Now this is a very interesting point; you can be aware of things that are wrong in your life and yet God does not seem to make an issue out of those; He rather makes issues out of other things.  I can say from observation, these areas where God works in Christian lives is not where you’d expect Him to work.  Where you would expect Him to work would be over in some overt thing, in this area because that area is gross, society doesn’t like that area, or the religious people don’t like this area or something else, and yet the strange thing is, when you begin to work with people on a very close basis, and they struggle with these problems, you find the Holy Spirit is making an issue out of something completely different, and you wonder, does the Holy Spirit know what He’s doing.  Omniscience tells you he does, but the tendency is to really downgrade the Holy Spirit in this area, that the Holy Spirit really doesn’t know what he’s doing.

 

For example, let’s take some person out here and we’ll take some problem, kleptomania or something, so here’s kleptomania, this is some obvious overt activity, society doesn’t like it and people can’t stand it, so kleptomania becomes an issue.  Now you would expect that the Holy Spirit, when He works in a believer’s life, would immediately solve that problem.  You see what’s happening is, the problem bothers you, and so your tendency is Holy Spirit, will You hurry up and take care of the problem.  As a matter of fact, the Holy Spirit might not be taking care of that problem, the Holy Spirit may be working in another area, pride, mental attitude.  The Holy Spirit might be working in another area over here, approbation lust related to pride.  And every time this person steals something or does something wrong, and the interconnection works out so they’re out of fellowship, but the discipline doesn’t seem to center on that, yet they really get clobbered for this thing over here, pride.  You wonder, why doesn’t the Holy Spirit make this kleptomania an issue?  Because in the wisdom of the Holy Spirit He sees something about that person’s soul.  There’s something that has to be solved in the area of mental attitude sins before you can produce a change in the overt activity, and the Holy Spirit knows that.  After all, who made us, who regenerated us, who knows us best?  The Holy Spirit, and therefore that’s the way the Holy Spirit works.  And it’s been one of the most interesting things to watch from a pastor’s point of view is to watch this thing, the Holy Spirit works in selected ways.

 

Now let’s take this to the problem of polygamy and the nation Israel.  The nation Israel had many lessons to learn in their history.  The chief lesson was faith.  Another lesson was absolutism, that is that she would not be ecumenical in her religion, she could not import things from many different religions, pile them all together and come up with an eclecticism, that was not allowed in Israel.  And God became angry with this and He would judge them for it.  And if there was a problem over here with the area of faith, if there was a problem with idols, with faith, then they’d get hit and hit hard, but you take the other things down the line, such as marriage, and you could take many many other things but let’s take marriage here, this marriage problem was not straightened out by God the Holy Spirit in the nation.  As it were, He just overlooked it and moved on.

● **RECORDED INFORMATION**
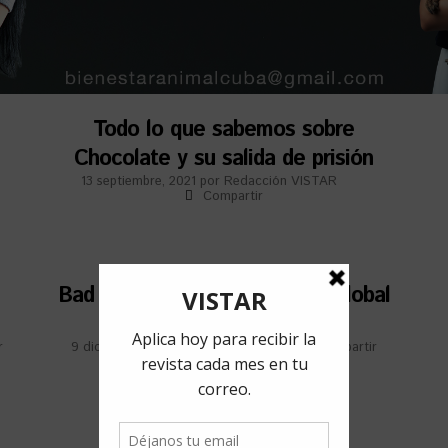
Todo lo que sabemos sobre
Chocolate y su salida de prisión
13 septiembre, 2021
por
Redacción VISTAR
Compartir
Bad Bunny: Un nuevo récord global
de la música latina
r
9 diciembre, 2020
por
Jorge Peré
Compartir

● **DIRECTIONS**
a: In the sermon passage, list each area where the speaker says the Holy Spirit may be working in place of the kleptomania.
b: Carry the sermon passage forward, picking up right after its final sentence.

● **TASK-BY-TASK RESULTS**
a:
- pride
- mental attitude
- approbation lust related to pride

b:
 

You say why did the Holy Spirit overlook this thing?  Because He had more important work to do.  Now this is not an argument for polygamy so just relax, it’s just saying that that sin among all the possible sins of Israel was not considered high priority by the Holy Spirit.  And at this point in David’s life there were more important things to do to that nation than discipline them for polygamy, and therefore God did not discipline them for polygamy.  I hope that solves the polygamy problem; it is God’s will for monogamy.  In case you didn’t get it, monogamy, and you can’t justify extra curricular activities on the basis of the polygamy of the Old Testament.  All I’m saying is God didn’t make it an issue it then, but that doesn’t mean He won’t make it an issue with you if you try it, because you’re not Israel. 

 

Now verse 17, here we have two very interesting accounts of attacks by the Philistines upon the nation and the neat way that God in His sovereignty worked to protect David and provide him with a victory.  “But when the Philistines heard that they had anointed David king over Israel, all the Philistines came up to seek David; and David heard of it, and went down to the stronghold.”  Now the first interesting thing about verse 17 is that the Philistines thought they had a deal working here, and they just discovered they had blown it. David was fine in the southern position as king over Judah.  Why? Because he was hostile to these people in the north, they had a split going across here, it was great to keep David as king over Judah, marvelous, it was a genius plan.  Now what happens, they turn around and what’s this guy done?  Now all Israel’s converged on him and now he’s king.  Now they’ve got a serious problem.  If you were the Philistines could you see the problem.  Look, you’ve got all your forces lying along a very narrow coast.  And the Hebrews control all the highlands.  Do you realize what that spells militarily?  The Jews can drive out there and cut them at any point, and they’re very, very sensitive to this. 

 

And so, although the Scripture doesn’t tell us this, we know again from extra-Biblical sources that the Philistines sent help all along the coast and gathered together a mighty confederacy.  Josephus tells us about it.  He says: “let him know that all Syria and Phoenicia, with many other nations besides them, and those warlike nations also, came to their assistance, and had a share in this war.” Why do I say that?  Because something very interesting is going to happen here and you’ve got to appreciate the work of God by appreciating the mess they’re in.  This is almost like 1967 when the Jews were surrounded by ten to one odds; they were completely outnumbered here, it was a massive army.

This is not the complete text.